(Available data Opens)
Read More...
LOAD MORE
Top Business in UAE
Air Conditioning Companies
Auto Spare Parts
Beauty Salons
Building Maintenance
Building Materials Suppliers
(Available data Closes)
■ **What you should do**
Return every line of the listing above unchanged and in the same order.

■ **Exercise solution**
Read More...
LOAD MORE
Top Business in UAE
Air Conditioning Companies
Auto Spare Parts
Beauty Salons
Building Maintenance
Building Materials Suppliers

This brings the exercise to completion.